Berlin (pag) – Vom Haushaltsüberschuss von 13,5 Milliarden Euro sollen auch Kliniken profitieren. „Wir müssen was tun für die Infrastruktur, für Schulen, für Krankenhäuser“, kündigt Bundesfinanzminister Olaf Scholz (SPD) an. Das begrüßen die Deutsche Krankenhausgesellschaft (DKG) und der BKK Dachverband.

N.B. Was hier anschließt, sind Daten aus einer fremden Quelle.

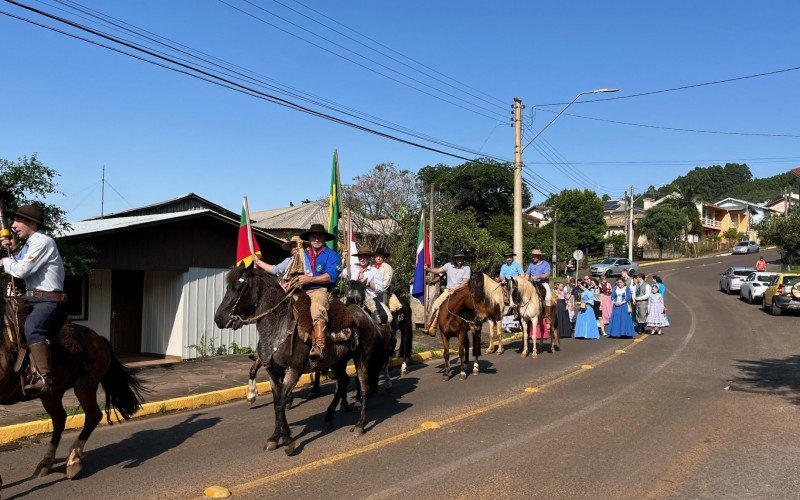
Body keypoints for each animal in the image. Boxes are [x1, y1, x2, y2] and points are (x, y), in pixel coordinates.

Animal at [0, 294, 146, 486]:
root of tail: (99, 339)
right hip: (52, 393)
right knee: (60, 419)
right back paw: (46, 462)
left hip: (84, 386)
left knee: (93, 415)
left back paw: (73, 460)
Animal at [212, 268, 388, 456]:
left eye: (238, 287)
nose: (218, 319)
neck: (279, 326)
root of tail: (367, 316)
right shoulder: (273, 373)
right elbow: (277, 403)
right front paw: (275, 437)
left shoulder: (293, 371)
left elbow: (281, 403)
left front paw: (287, 440)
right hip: (337, 362)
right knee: (343, 381)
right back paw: (330, 414)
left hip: (362, 358)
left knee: (363, 386)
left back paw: (359, 425)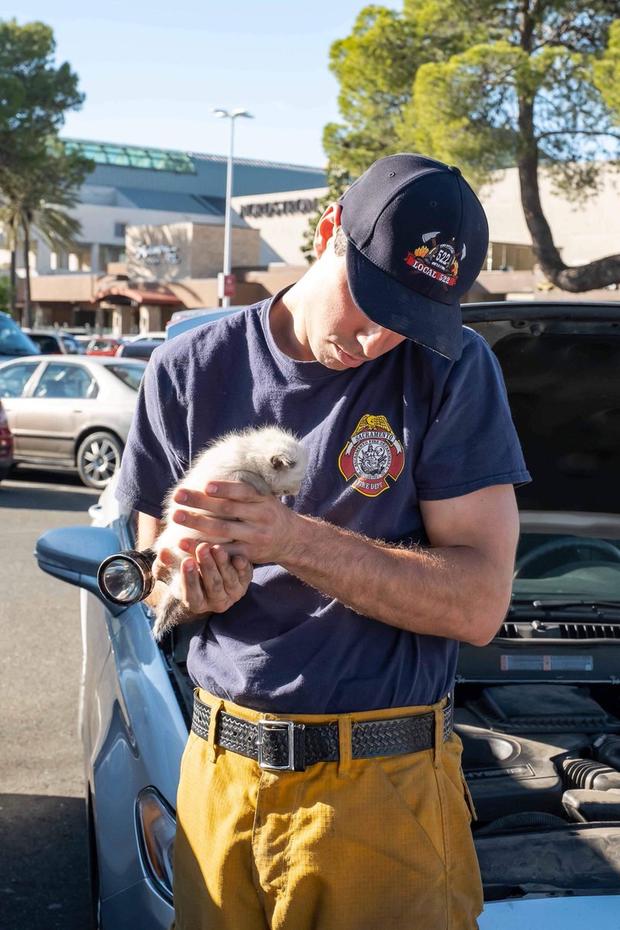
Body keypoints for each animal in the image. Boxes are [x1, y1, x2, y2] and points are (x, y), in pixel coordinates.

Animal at [150, 426, 306, 640]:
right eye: (293, 484)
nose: (298, 491)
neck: (250, 454)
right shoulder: (225, 477)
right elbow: (245, 476)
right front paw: (263, 488)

Zusätzliches Geld könnten die Krankenhäuser nach Ansicht der DKG sehr gut gebrauchen. „Die chronische Unterfinanzierung ist inzwischen geradezu allgegenwärtig. Sie begrenzt die Möglichkeiten zur Modernisierung des Gesundheitswesens“, sagt DKG-Hauptgeschäftsführer Georg Baum. „Die Krankenhäuser brauchen dringend deutlich mehr Investitionsmittel, um das knappe Personal zu entlasten, um die Digitalisierung konsequent voranzutreiben und erforderliche Strukturanpassungen zu finanzieren.“

Die DKG regt an, dass sich der Bund „im Sinne einer Mitwirkungspflicht“ in speziellen Programmen noch stärker an Investitionen, die im Grunde Ländersache sind, beteiligt. „Die Investitionsmittel für Krankenhäuser könnten sofort abgerufen und eingesetzt werden“, meint Baum. „Konkret sollten die Mittel für den bereits bestehenden und mit vielen Projekten überbuchten Krankenhausstrukturfonds aufgestockt und deren Einsatzmöglichkeiten deutlich ausgeweitet werden“, schlägt der DKG-Hauptgeschäftsführer vor. „Auch ist ein digitales Investitionsprogramm mit mehreren Milliarden Euro für die nächsten Jahre dringend erforderlich.“

Franz Knieps, Vorstand des BKK Dachverbandes, warnt allerdings davor, „das Geld mit der Gießkanne über die Kliniken auszuschütten“. Er macht sich für eine Strukturreform stark, die in einer stärkeren Konzentration und Spezialisierung münden müsste. So sei etwa denkbar, ambulante und stationäre Versorgungsangebote wie Medizinische Versorgungszentren oder Pflegehäuser in andere Einrichtungen zu überführen. Zentral sei außerdem der Abbau der Sektorengrenzen.